▸ **What you have to do**
Which lines of the entries contain the string "Viên"? Copy each of them.

▸ **Data provided**
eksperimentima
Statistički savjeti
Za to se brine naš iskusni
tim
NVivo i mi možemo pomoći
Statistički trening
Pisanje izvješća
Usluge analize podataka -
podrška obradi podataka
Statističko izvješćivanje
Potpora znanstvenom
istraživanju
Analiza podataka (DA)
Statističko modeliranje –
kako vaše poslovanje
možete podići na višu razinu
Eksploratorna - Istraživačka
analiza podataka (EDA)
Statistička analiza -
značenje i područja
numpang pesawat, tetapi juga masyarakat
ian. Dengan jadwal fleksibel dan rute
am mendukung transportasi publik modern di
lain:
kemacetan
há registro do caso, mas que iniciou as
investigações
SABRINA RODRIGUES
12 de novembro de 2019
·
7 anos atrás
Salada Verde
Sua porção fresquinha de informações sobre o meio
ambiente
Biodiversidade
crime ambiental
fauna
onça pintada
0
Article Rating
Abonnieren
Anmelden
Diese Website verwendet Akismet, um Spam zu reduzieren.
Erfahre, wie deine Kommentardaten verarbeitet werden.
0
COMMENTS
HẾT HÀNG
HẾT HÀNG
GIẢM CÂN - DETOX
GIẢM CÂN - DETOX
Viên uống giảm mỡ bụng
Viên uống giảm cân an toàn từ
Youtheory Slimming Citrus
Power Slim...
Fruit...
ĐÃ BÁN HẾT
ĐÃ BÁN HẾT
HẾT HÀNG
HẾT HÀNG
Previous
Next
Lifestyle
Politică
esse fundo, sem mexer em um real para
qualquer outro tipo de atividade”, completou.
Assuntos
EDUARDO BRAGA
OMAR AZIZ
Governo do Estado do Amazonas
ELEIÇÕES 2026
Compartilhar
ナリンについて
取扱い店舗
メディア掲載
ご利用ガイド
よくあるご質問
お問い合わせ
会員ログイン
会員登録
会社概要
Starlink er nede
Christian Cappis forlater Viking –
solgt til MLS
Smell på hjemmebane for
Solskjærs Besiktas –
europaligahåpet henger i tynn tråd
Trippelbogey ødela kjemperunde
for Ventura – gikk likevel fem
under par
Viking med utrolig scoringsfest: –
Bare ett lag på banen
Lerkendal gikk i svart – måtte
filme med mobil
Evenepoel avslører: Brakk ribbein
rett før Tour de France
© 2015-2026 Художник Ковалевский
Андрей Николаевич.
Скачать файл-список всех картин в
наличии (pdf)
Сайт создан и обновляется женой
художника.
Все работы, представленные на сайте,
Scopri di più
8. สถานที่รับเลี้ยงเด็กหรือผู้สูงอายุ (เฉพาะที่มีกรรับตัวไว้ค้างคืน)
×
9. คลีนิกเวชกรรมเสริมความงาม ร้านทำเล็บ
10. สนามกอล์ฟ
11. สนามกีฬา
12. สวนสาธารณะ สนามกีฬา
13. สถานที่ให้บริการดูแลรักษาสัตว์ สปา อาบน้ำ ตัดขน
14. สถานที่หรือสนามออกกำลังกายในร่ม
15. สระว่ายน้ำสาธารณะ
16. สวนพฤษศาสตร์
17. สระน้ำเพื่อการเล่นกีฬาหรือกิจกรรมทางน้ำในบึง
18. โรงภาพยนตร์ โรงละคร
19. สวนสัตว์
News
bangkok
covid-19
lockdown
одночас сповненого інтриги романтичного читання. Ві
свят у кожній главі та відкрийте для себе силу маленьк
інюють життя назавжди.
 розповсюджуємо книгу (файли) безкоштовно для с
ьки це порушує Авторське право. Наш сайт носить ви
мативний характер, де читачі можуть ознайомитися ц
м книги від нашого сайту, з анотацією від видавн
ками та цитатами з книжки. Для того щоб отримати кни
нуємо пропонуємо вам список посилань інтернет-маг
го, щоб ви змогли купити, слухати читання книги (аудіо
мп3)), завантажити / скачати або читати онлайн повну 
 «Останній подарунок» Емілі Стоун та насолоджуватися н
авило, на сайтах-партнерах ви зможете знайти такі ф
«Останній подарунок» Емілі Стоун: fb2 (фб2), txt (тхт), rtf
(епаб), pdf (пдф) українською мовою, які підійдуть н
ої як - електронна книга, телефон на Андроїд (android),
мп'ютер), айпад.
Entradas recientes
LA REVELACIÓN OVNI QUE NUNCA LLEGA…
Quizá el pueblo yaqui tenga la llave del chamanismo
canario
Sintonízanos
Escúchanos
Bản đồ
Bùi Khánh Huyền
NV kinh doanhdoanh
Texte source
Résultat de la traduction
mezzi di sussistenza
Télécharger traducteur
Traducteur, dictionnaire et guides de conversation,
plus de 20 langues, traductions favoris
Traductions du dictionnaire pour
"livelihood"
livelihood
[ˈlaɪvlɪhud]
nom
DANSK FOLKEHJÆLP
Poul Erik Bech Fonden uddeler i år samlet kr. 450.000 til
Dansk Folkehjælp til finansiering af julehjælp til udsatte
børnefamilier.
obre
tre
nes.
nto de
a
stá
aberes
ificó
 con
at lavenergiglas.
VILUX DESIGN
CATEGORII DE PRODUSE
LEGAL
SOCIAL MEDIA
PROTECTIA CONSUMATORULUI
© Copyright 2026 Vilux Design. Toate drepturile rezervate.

▸ **Final answer**
Viên uống giảm mỡ bụng
Viên uống giảm cân an toàn từ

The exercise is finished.